**WHAT THE TASK REQUIRES:**
Would you copy every line of the listing below that includes the word "MasterChef"?

BEGIN

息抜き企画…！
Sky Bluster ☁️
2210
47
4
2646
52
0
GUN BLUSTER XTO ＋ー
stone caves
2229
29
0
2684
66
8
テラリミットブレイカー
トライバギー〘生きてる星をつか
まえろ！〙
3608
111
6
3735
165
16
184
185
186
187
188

END
BEGIN

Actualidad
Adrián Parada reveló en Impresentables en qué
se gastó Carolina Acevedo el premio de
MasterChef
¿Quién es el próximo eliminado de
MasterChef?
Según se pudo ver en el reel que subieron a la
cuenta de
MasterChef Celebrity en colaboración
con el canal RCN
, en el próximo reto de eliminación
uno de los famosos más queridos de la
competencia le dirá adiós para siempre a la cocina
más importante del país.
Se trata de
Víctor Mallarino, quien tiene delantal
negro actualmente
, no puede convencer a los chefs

END

**EXERCISE RESULT:**
MasterChef
MasterChef?
MasterChef Celebrity en colaboración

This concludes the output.